Ohio River Sanitation Commission lets go of the reins, shifts pollution responsibility onto states

CINCINNATI -- The Ohio River Sanitation Commission (ORSANCO), which sets pollution control standards for the eight states with tributaries flowing into the river, hopes to update those standards for 2018 by cutting most of them and allowing individual states more leeway to make their own decisions.

Environmentally-minded advocates such as those at the Ohio River Foundation worry that means the consequences for other states' decisions will float downstream.

 "It's frustrating," said Rich Cogen, executive director of the nonprofit Ohio River Foundation. "It's a pattern ORSANCO has had for the last 15 years, where they've had the opportunity to develop strong standards and strong criteria. Instead, they've waffled or withdrawn from those responsibilities."

The amended standards document released on ORSCANCO's website is more red text than black, and it pares more than 50 pages of regulations down to just one: "The Ohio River shall be free from unisghtly or malodorous nuisances due to floating solids or sludge deposits."

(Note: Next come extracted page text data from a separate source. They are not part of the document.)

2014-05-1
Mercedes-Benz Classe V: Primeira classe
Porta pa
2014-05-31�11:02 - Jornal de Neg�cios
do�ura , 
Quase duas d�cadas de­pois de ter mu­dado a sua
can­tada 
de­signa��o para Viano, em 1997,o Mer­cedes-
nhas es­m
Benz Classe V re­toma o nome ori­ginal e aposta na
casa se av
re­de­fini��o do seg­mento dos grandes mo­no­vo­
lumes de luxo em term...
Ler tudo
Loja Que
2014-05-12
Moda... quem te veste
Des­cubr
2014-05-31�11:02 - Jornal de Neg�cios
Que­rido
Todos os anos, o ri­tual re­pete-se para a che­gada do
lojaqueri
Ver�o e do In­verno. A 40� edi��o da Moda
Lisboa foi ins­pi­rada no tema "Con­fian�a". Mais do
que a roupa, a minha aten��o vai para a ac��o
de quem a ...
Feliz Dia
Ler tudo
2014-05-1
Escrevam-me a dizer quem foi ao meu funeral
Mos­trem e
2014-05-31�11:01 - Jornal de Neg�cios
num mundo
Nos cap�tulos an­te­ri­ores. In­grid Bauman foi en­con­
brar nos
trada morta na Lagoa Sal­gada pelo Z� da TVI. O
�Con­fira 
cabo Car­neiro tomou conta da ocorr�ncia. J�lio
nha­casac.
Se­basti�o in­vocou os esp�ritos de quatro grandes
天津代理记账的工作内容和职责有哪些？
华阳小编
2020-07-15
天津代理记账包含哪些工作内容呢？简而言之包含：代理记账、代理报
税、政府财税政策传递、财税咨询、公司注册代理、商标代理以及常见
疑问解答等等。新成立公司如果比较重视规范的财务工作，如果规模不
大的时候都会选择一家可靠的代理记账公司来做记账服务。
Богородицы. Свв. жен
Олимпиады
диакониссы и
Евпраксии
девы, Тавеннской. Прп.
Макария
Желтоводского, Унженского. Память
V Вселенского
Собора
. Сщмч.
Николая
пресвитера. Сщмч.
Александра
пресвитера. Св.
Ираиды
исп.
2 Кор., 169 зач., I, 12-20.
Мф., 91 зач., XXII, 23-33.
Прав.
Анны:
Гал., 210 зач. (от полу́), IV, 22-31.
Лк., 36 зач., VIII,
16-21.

ORSANCO claims its regular oversight is no longer necessary to ensure the states act in accordance with the federal Clean Water Act. 

"The Commission has concluded that the requirements of the Compact are being satisfied by member state programs implementing the federal Clean Water Act," the document reads. "By proceeding under this approach the Commission is confident that (sic) public will have the full and complete protection of the federal Clean Water Act the oversight of USEPA (United States Environmental Protection Agency) and the states without the redundancy of the current (pollution control standards) program."

Decisions made in other member states are unlikely to manifest as pollutants in the water that comes out of Cincinnatians' taps, but they could appear on Cincinnatians' bills. Cogen said a state like Pennsylvania choosing to relax its individual pollution control standards would mean water in the Cincinnati region needs to go through more treatment -- which, in turn, costs more money.